Directions for this task: Print out the material that follows word for word.

Listed entries:
## Begin

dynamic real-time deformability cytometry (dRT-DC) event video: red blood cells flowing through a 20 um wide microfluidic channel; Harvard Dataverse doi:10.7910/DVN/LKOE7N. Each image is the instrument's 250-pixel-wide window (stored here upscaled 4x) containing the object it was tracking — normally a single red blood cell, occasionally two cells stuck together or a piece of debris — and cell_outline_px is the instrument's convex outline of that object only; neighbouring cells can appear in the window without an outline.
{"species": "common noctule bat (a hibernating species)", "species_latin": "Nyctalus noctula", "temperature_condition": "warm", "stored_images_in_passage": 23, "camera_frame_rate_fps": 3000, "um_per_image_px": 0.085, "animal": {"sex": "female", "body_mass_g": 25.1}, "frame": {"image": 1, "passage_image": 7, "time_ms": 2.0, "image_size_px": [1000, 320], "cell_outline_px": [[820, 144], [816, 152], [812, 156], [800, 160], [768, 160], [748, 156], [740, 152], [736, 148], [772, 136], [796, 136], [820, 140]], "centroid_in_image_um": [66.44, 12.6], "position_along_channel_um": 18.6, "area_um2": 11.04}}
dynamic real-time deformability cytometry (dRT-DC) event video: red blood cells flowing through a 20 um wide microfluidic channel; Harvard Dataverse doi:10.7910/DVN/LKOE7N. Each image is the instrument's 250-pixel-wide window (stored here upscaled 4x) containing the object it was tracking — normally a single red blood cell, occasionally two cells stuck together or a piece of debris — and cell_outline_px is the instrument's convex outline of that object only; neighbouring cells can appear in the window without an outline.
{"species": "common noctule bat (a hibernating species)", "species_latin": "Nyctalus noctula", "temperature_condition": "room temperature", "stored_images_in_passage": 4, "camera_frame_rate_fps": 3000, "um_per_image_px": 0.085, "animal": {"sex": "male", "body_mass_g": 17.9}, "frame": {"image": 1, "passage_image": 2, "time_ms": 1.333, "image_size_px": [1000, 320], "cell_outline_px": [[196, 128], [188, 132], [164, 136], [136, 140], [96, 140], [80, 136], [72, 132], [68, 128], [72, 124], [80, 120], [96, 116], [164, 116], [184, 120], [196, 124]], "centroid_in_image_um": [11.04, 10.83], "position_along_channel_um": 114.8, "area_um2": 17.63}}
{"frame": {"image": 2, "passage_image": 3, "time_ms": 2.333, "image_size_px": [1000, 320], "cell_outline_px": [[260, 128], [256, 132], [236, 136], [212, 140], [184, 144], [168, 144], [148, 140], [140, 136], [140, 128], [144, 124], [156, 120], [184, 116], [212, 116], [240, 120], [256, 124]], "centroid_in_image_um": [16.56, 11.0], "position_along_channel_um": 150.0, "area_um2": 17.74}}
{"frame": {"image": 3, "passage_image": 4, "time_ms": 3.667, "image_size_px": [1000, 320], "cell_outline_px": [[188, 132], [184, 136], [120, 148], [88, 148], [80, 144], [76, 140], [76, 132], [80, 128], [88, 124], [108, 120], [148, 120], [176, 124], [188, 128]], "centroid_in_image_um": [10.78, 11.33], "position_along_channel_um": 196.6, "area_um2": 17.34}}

## End

Correct output:
dynamic real-time deformability cytometry (dRT-DC) event video: red blood cells flowing through a 20 um wide microfluidic channel; Harvard Dataverse doi:10.7910/DVN/LKOE7N. Each image is the instrument's 250-pixel-wide window (stored here upscaled 4x) containing the object it was tracking — normally a single red blood cell, occasionally two cells stuck together or a piece of debris — and cell_outline_px is the instrument's convex outline of that object only; neighbouring cells can appear in the window without an outline.
{"species": "common noctule bat (a hibernating species)", "species_latin": "Nyctalus noctula", "temperature_condition": "warm", "stored_images_in_passage": 23, "camera_frame_rate_fps": 3000, "um_per_image_px": 0.085, "animal": {"sex": "female", "body_mass_g": 25.1}, "frame": {"image": 1, "passage_image": 7, "time_ms": 2.0, "image_size_px": [1000, 320], "cell_outline_px": [[820, 144], [816, 152], [812, 156], [800, 160], [768, 160], [748, 156], [740, 152], [736, 148], [772, 136], [796, 136], [820, 140]], "centroid_in_image_um": [66.44, 12.6], "position_along_channel_um": 18.6, "area_um2": 11.04}}
dynamic real-time deformability cytometry (dRT-DC) event video: red blood cells flowing through a 20 um wide microfluidic channel; Harvard Dataverse doi:10.7910/DVN/LKOE7N. Each image is the instrument's 250-pixel-wide window (stored here upscaled 4x) containing the object it was tracking — normally a single red blood cell, occasionally two cells stuck together or a piece of debris — and cell_outline_px is the instrument's convex outline of that object only; neighbouring cells can appear in the window without an outline.
{"species": "common noctule bat (a hibernating species)", "species_latin": "Nyctalus noctula", "temperature_condition": "room temperature", "stored_images_in_passage": 4, "camera_frame_rate_fps": 3000, "um_per_image_px": 0.085, "animal": {"sex": "male", "body_mass_g": 17.9}, "frame": {"image": 1, "passage_image": 2, "time_ms": 1.333, "image_size_px": [1000, 320], "cell_outline_px": [[196, 128], [188, 132], [164, 136], [136, 140], [96, 140], [80, 136], [72, 132], [68, 128], [72, 124], [80, 120], [96, 116], [164, 116], [184, 120], [196, 124]], "centroid_in_image_um": [11.04, 10.83], "position_along_channel_um": 114.8, "area_um2": 17.63}}
{"frame": {"image": 2, "passage_image": 3, "time_ms": 2.333, "image_size_px": [1000, 320], "cell_outline_px": [[260, 128], [256, 132], [236, 136], [212, 140], [184, 144], [168, 144], [148, 140], [140, 136], [140, 128], [144, 124], [156, 120], [184, 116], [212, 116], [240, 120], [256, 124]], "centroid_in_image_um": [16.56, 11.0], "position_along_channel_um": 150.0, "area_um2": 17.74}}
{"frame": {"image": 3, "passage_image": 4, "time_ms": 3.667, "image_size_px": [1000, 320], "cell_outline_px": [[188, 132], [184, 136], [120, 148], [88, 148], [80, 144], [76, 140], [76, 132], [80, 128], [88, 124], [108, 120], [148, 120], [176, 124], [188, 128]], "centroid_in_image_um": [10.78, 11.33], "position_along_channel_um": 196.6, "area_um2": 17.34}}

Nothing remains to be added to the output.